A noter que seize pays dans le monde sont connus pour produire des
missiles balistiques : Etats-Unis, France, Russie, Chine, Corée du Nord,
Corée du Sud, Taïwan, Inde, Pakistan, Iran, Irak (de Saddam), Israël,
Égypte, Syrie, Ukraine, et l'Argentine. Plusieurs autres pays (y compris
l'Allemagne, le Japon, la Grande-Bretagne, Afrique du Sud, le Brésil et
l'Argentine) pourraient produire des missiles balistiques, mais ont
choisi de s’y abstenir. En outre, plus de 80 pays possèdent des missiles
de croisière ; environ 40 les fabriquent ou y ont la capacité.
A vrai dire, les énormes enjeux économiques que représente l’énergie
nucléaire sont souvent mis en avant et qu’il faut garder à l’esprit.
Contrairement à la plupart des produits sur le marché instable
d'aujourd'hui, l'uranium sera celui qui augmentera sensiblement (mais
sûrement) au fil du temps. L’intérêt croissant des pays en voie de
développement pour le nucléaire a été expliqué par D. Poneman. Dans les
années 1970, la vision des nations de cette question était d’une grande
importance et la plupart des pays cherchaient à accéder à l’énergie
nucléaire. «Si un pays ne prenait pas cette voie, c’était à cause d’une
incapacité financière ou bien technologique.» Cet intérêt pour le
nucléaire s’expliquait par la volonté de ces pays d’«utiliser les
réacteurs nucléaires pour augmenter leurs capacités de génération
d’électricité, développer leurs capacités pour la construction des armes
nucléaires, ou simplement créer l’option de poursuivre des voies
militaires ou énergétiques dans le futur en fonction des exigences de
l’ère». A l’instar des programmes nuclélaires d’autres pays arabes
aujourd’hui, le programme de l’Algérie (et même de l’Iran) a toujours
été et est un mélange des deux : utiliser la technologie nucléaire au
lieu du pétrole et se garder le choix de poursuivre une option
militaire, si le besoin se faisait sentir. Ce qui n’est pas en
contradiction avec ses engagements internationaux. Toutefois, il est
vrai que d’un point de vue régional, le rapport des pays de la région au
nucléaire a énormément évolué. Le lancement de plusieurs programmes
civils est indissociable du contexte de l’après-pétrole, l’augmentation
de la consommation intérieure et la hausse des prix de l’énergie, mais
certains signes reflètent un stress vis-à-vis de l’environnement
sécuritaire. Si une aisance économique de certains pays est un
stimulant, les incitations, notamment le stress sécuritaire, ne manquent
pas.
En d’autres termes, bien que les avantages économiques aient été mis en
avant pour justifier les décisions de lancer des programmes nucléaires
civils, il reste que les facteurs politiques ont un rôle important.

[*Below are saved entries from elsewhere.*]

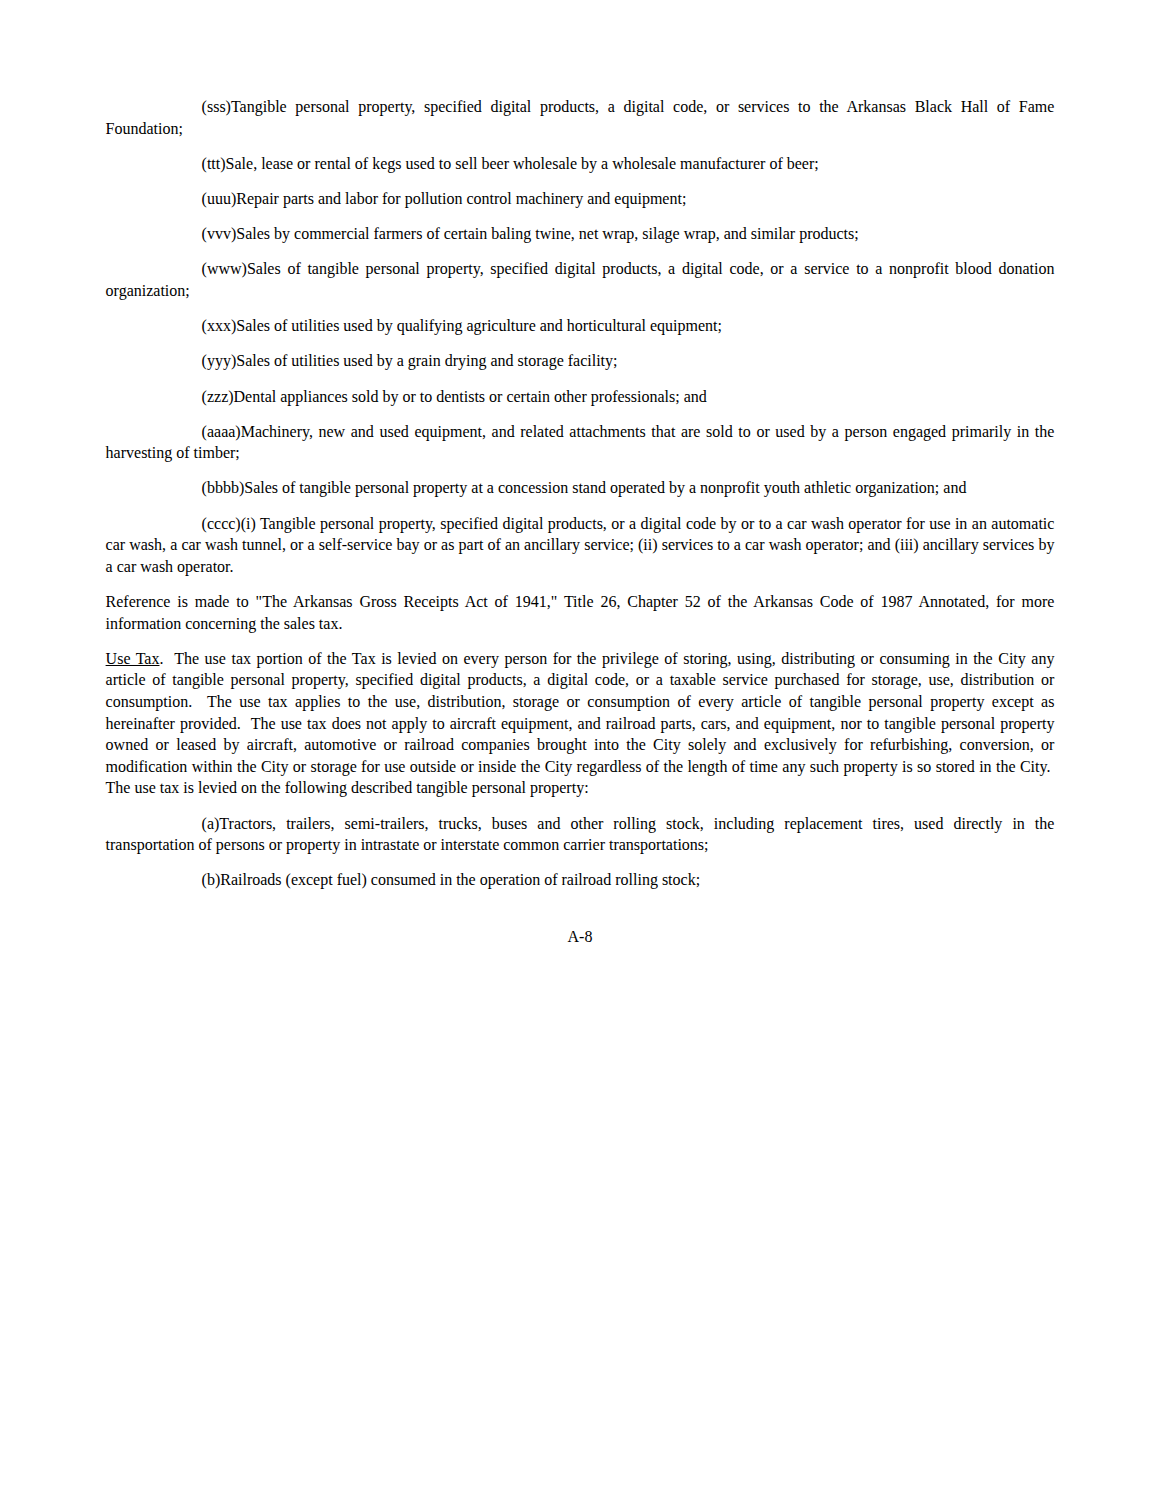(sss) Tangible personal property, specified digital products, a digital code, or services to the Arkansas Black Hall of Fame Foundation;
(ttt) Sale, lease or rental of kegs used to sell beer wholesale by a wholesale manufacturer of beer;
(uuu) Repair parts and labor for pollution control machinery and equipment;
(vvv) Sales by commercial farmers of certain baling twine, net wrap, silage wrap, and similar products;
(www) Sales of tangible personal property, specified digital products, a digital code, or a service to a nonprofit blood donation organization;
(xxx) Sales of utilities used by qualifying agriculture and horticultural equipment;
(yyy) Sales of utilities used by a grain drying and storage facility;
(zzz) Dental appliances sold by or to dentists or certain other professionals; and
(aaaa) Machinery, new and used equipment, and related attachments that are sold to or used by a person engaged primarily in the harvesting of timber;
(bbbb) Sales of tangible personal property at a concession stand operated by a nonprofit youth athletic organization; and
(cccc)(i) Tangible personal property, specified digital products, or a digital code by or to a car wash operator for use in an automatic car wash, a car wash tunnel, or a self-service bay or as part of an ancillary service; (ii) services to a car wash operator; and (iii) ancillary services by a car wash operator.
Reference is made to "The Arkansas Gross Receipts Act of 1941," Title 26, Chapter 52 of the Arkansas Code of 1987 Annotated, for more information concerning the sales tax.
Use Tax. The use tax portion of the Tax is levied on every person for the privilege of storing, using, distributing or consuming in the City any article of tangible personal property, specified digital products, a digital code, or a taxable service purchased for storage, use, distribution or consumption. The use tax applies to the use, distribution, storage or consumption of every article of tangible personal property except as hereinafter provided. The use tax does not apply to aircraft equipment, and railroad parts, cars, and equipment, nor to tangible personal property owned or leased by aircraft, automotive or railroad companies brought into the City solely and exclusively for refurbishing, conversion, or modification within the City or storage for use outside or inside the City regardless of the length of time any such property is so stored in the City. The use tax is levied on the following described tangible personal property:
(a) Tractors, trailers, semi-trailers, trucks, buses and other rolling stock, including replacement tires, used directly in the transportation of persons or property in intrastate or interstate common carrier transportations;
(b) Railroads (except fuel) consumed in the operation of railroad rolling stock;
A-8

L’arme nucléaire israélienne et le développement par l'Iran des
technologies nucléaires à double usage font partie de ces facteurs
politiques les plus saillants qui motivent au moins certains Etats de la
région. L’Iran a beaucoup investi dans son programme nucléaire et s’est
donné beaucoup de mal à y parvenir et garder son envergure secrète. Il
semble qu’il n’ait pas définitivement décidé de se doter de l’arme
nucléaire. Son approche consiste plutôt à voir ce que le pays peut se
permettre sans être inquiété, à attendre et voir ce qui se passe, à
garder toutes les portes ouvertes. En tout cas, il n’y a pas l’effet
domino nucléaire mécanique. La «personnalité stratégique» de chaque Etat
est déterminante. Les accusations de l’Algérie dans ce domaine relèvent
de la spéculation.
T. H.
(*) Chercheur en histoire militaire (Montpellier 3) et membre du comité
de lecture des revues Géostratégiques (France) et Magazine of Political
Studies & International Relations (Liban).